Task to carry out. Ignoring the pictures, repeat every entry below exactly as it appears.

Record set.
________________________
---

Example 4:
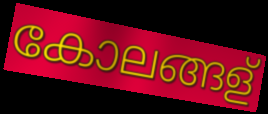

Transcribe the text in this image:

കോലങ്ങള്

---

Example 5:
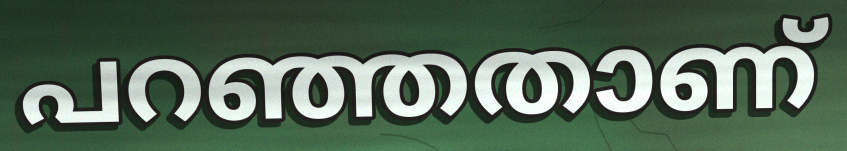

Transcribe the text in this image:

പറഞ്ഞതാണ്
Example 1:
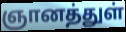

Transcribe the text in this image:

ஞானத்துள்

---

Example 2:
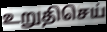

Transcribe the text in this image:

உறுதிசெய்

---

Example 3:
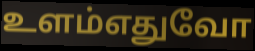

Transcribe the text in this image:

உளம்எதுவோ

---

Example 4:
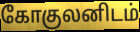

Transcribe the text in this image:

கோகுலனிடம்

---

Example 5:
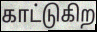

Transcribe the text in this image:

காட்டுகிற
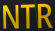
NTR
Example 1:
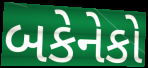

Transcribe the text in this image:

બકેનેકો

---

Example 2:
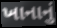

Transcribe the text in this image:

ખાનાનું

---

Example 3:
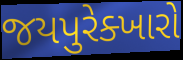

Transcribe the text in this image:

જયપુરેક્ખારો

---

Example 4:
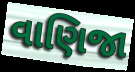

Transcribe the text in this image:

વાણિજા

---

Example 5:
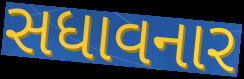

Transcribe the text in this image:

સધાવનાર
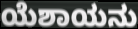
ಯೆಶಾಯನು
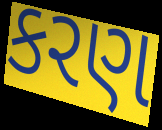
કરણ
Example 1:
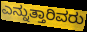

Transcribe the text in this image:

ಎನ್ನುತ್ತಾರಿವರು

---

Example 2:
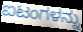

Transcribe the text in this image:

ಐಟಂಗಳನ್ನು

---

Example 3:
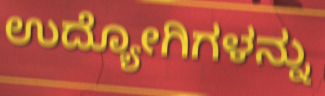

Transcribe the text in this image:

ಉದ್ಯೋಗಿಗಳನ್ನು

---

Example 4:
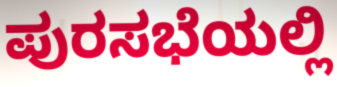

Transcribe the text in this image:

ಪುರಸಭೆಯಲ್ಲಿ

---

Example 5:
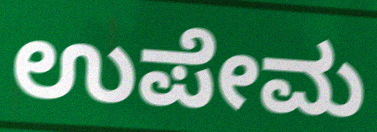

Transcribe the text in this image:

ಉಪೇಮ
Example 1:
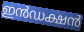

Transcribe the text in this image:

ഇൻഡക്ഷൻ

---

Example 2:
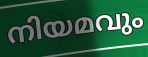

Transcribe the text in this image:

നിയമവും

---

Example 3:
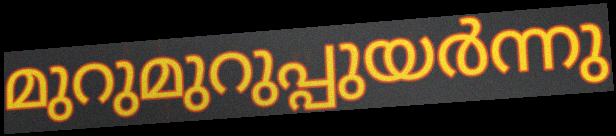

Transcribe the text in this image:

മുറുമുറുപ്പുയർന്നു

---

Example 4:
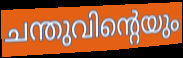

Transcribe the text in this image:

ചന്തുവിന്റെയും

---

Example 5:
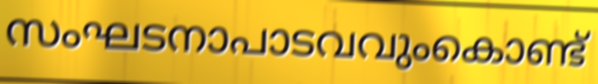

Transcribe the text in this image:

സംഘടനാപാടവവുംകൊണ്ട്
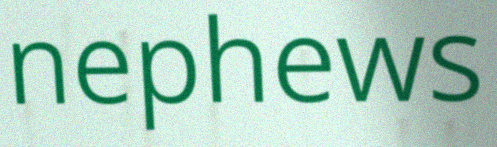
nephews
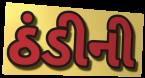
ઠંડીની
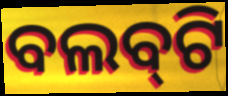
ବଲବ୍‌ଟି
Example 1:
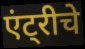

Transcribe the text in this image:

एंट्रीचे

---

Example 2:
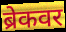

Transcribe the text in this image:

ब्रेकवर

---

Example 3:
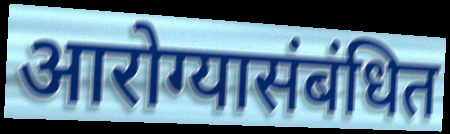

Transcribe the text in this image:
________________________
Expected output.
---

Example 4:

Transcribe the text in this image:

കോലങ്ങള്

---

Example 5:

Transcribe the text in this image:

പറഞ്ഞതാണ്
Example 1:

Transcribe the text in this image:

ஞானத்துள்

---

Example 2:

Transcribe the text in this image:

உறுதிசெய்

---

Example 3:

Transcribe the text in this image:

உளம்எதுவோ

---

Example 4:

Transcribe the text in this image:

கோகுலனிடம்

---

Example 5:

Transcribe the text in this image:

காட்டுகிற
NTR
Example 1:

Transcribe the text in this image:

બકેનેકો

---

Example 2:

Transcribe the text in this image:

ખાનાનું

---

Example 3:

Transcribe the text in this image:

જયપુરેક્ખારો

---

Example 4:

Transcribe the text in this image:

વાણિજા

---

Example 5:

Transcribe the text in this image:

સધાવનાર
ಯೆಶಾಯನು
કરણ
Example 1:

Transcribe the text in this image:

ಎನ್ನುತ್ತಾರಿವರು

---

Example 2:

Transcribe the text in this image:

ಐಟಂಗಳನ್ನು

---

Example 3:

Transcribe the text in this image:

ಉದ್ಯೋಗಿಗಳನ್ನು

---

Example 4:

Transcribe the text in this image:

ಪುರಸಭೆಯಲ್ಲಿ

---

Example 5:

Transcribe the text in this image:

ಉಪೇಮ
Example 1:

Transcribe the text in this image:

ഇൻഡക്ഷൻ

---

Example 2:

Transcribe the text in this image:

നിയമവും

---

Example 3:

Transcribe the text in this image:

മുറുമുറുപ്പുയർന്നു

---

Example 4:

Transcribe the text in this image:

ചന്തുവിന്റെയും

---

Example 5:

Transcribe the text in this image:

സംഘടനാപാടവവുംകൊണ്ട്
nephews
ઠંડીની
ବଲବ୍‌ଟି
Example 1:

Transcribe the text in this image:

एंट्रीचे

---

Example 2:

Transcribe the text in this image:

ब्रेकवर

---

Example 3:

Transcribe the text in this image:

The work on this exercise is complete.